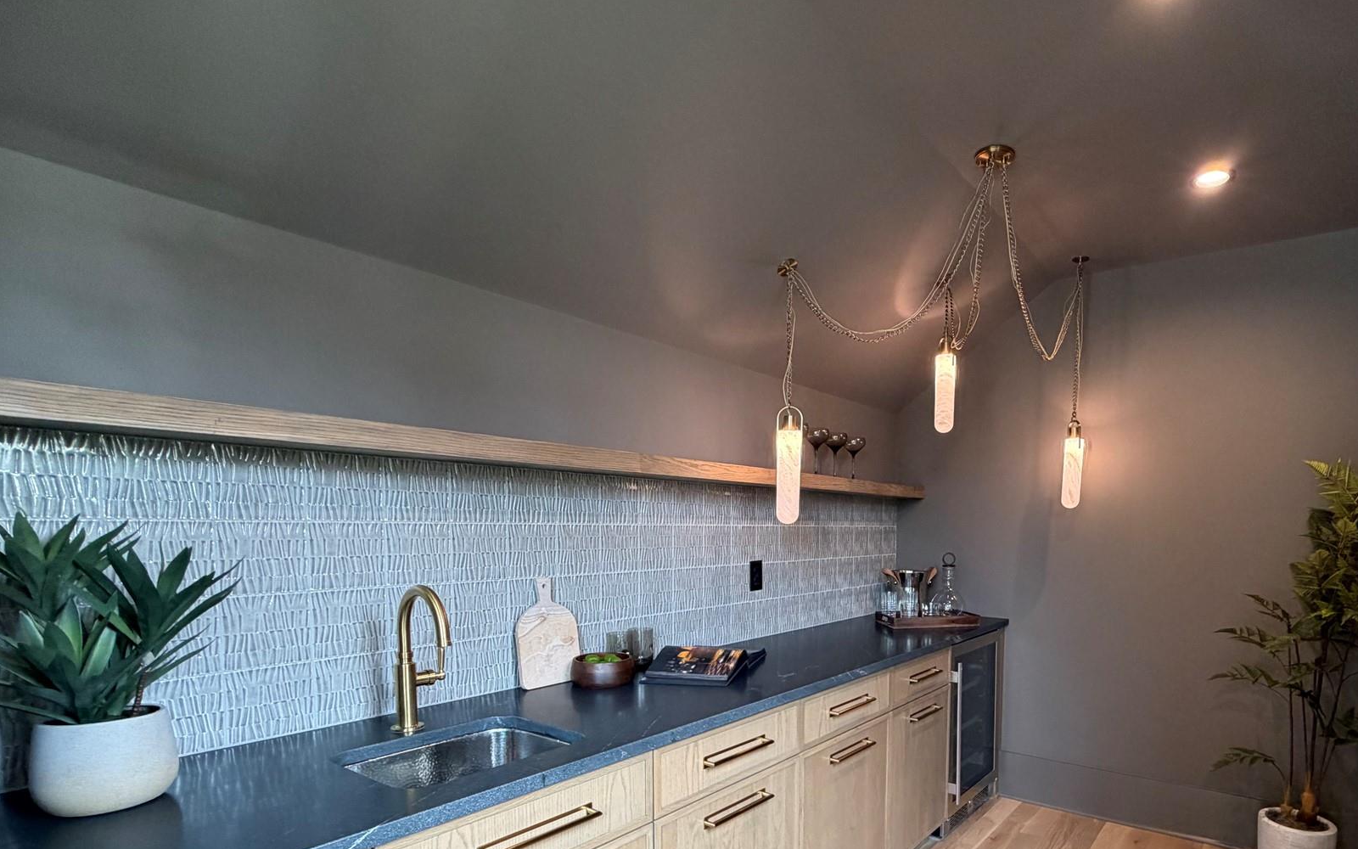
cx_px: 853
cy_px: 582
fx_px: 703
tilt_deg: -4.9
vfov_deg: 60.4
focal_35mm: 19
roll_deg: -0.4
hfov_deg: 86.2
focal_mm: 2.22
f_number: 2.2
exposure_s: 1/60
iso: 200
--*--
▶ Work instructions
The material above must be set down word for word, with no picture carried over.

▶ Your response
cx_px: 853
cy_px: 582
fx_px: 703
tilt_deg: -4.9
vfov_deg: 60.4
focal_35mm: 19
roll_deg: -0.4
hfov_deg: 86.2
focal_mm: 2.22
f_number: 2.2
exposure_s: 1/60
iso: 200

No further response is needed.